### Material provided ###

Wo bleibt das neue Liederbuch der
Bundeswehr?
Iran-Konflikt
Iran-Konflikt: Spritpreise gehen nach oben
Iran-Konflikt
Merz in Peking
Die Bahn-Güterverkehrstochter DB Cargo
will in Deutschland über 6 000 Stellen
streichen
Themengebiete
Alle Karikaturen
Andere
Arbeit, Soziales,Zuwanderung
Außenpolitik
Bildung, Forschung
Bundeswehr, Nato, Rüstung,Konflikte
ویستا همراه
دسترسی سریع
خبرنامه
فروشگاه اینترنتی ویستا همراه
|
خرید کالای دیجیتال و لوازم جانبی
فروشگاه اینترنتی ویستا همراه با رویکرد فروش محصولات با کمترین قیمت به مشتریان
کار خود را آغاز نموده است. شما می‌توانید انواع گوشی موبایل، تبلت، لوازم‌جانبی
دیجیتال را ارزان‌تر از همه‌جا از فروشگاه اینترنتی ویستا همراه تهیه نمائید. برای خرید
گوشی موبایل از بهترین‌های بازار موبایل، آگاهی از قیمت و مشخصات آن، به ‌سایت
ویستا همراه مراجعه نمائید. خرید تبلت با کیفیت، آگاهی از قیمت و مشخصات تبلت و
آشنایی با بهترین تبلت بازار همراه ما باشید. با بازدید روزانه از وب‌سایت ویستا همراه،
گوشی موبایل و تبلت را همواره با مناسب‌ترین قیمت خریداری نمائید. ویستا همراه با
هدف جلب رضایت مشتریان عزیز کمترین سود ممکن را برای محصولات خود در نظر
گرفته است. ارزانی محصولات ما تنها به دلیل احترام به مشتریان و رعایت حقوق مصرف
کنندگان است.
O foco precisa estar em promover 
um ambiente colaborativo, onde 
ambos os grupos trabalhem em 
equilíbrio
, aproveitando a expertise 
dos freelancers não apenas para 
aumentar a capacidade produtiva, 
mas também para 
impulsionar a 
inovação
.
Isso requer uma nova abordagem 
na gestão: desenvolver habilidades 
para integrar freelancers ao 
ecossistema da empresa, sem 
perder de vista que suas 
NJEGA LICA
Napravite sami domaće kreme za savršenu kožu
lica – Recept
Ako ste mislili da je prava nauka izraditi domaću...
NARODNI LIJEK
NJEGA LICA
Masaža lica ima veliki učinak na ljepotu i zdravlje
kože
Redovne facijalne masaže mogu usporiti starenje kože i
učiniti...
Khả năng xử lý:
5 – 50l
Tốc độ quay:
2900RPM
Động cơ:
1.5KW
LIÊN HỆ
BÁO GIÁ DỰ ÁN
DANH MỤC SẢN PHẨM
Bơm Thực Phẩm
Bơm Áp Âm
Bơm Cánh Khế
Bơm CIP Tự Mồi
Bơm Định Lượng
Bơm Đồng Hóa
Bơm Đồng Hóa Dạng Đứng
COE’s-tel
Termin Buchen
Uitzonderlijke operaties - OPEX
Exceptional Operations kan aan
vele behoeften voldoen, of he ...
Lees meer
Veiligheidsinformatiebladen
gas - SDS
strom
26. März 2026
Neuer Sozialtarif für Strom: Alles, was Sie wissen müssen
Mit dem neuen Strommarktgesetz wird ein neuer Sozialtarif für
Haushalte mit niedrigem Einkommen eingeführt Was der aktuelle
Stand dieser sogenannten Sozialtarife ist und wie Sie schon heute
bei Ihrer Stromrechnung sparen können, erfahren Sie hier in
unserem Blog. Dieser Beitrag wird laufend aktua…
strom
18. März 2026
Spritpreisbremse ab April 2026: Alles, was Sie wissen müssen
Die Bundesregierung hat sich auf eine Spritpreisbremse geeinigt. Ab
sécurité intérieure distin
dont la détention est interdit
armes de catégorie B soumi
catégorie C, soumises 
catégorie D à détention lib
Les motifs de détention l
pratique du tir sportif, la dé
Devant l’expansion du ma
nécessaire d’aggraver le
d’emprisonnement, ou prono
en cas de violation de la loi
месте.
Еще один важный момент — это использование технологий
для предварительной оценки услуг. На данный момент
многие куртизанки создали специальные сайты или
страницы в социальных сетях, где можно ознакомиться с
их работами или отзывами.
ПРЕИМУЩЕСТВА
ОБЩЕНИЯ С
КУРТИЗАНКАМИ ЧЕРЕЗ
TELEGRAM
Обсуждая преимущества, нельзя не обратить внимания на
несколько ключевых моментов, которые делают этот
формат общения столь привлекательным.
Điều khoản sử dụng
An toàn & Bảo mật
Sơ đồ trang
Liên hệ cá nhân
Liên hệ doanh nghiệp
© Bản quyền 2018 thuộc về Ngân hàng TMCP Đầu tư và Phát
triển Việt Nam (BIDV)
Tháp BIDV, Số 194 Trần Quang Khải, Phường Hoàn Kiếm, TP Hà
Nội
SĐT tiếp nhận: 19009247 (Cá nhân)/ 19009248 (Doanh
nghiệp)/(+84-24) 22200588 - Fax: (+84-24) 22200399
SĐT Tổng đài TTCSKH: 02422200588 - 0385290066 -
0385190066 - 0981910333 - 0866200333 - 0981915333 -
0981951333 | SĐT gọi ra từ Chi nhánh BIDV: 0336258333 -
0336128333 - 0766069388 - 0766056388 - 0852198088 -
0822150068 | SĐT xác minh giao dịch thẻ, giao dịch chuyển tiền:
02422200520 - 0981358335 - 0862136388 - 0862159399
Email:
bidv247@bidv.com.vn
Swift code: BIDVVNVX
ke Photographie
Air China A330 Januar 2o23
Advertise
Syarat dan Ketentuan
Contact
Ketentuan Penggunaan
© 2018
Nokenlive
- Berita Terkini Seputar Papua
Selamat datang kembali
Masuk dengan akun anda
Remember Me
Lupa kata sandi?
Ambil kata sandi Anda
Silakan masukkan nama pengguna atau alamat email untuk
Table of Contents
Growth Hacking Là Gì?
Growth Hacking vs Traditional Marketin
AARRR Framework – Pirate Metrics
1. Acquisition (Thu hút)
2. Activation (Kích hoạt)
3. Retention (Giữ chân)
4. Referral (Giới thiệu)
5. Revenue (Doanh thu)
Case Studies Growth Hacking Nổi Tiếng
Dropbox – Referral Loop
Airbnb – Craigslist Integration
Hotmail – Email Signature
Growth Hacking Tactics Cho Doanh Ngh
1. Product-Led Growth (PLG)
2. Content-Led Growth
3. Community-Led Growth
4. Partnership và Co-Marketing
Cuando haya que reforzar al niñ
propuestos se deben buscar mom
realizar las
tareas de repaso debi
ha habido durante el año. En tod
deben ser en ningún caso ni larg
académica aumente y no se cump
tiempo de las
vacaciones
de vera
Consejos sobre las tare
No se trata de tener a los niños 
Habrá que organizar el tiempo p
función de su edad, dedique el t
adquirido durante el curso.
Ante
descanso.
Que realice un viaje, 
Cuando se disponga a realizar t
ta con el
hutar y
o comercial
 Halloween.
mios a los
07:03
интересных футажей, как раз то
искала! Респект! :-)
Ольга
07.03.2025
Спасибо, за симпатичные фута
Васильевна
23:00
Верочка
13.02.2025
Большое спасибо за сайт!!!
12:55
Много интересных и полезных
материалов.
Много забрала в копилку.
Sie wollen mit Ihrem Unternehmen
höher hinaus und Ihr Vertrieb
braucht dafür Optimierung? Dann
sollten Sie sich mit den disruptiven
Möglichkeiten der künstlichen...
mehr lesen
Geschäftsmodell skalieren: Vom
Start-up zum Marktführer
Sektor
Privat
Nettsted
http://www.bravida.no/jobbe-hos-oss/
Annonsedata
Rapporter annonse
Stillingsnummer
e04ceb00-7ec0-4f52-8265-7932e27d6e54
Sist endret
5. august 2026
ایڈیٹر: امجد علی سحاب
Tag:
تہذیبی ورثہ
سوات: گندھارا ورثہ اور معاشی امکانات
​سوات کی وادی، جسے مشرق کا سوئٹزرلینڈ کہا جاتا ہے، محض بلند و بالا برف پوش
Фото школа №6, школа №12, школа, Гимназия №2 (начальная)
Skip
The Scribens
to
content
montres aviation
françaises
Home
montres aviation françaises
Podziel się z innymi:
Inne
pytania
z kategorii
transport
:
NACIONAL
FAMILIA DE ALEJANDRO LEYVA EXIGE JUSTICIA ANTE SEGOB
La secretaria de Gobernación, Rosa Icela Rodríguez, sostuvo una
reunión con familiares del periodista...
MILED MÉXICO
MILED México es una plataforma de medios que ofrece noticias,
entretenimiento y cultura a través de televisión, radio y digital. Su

###

■ Work order
Copy out every line in the entries above that holds "Alles".

■ Exercise solution
Neuer Sozialtarif für Strom: Alles, was Sie wissen müssen
Spritpreisbremse ab April 2026: Alles, was Sie wissen müssen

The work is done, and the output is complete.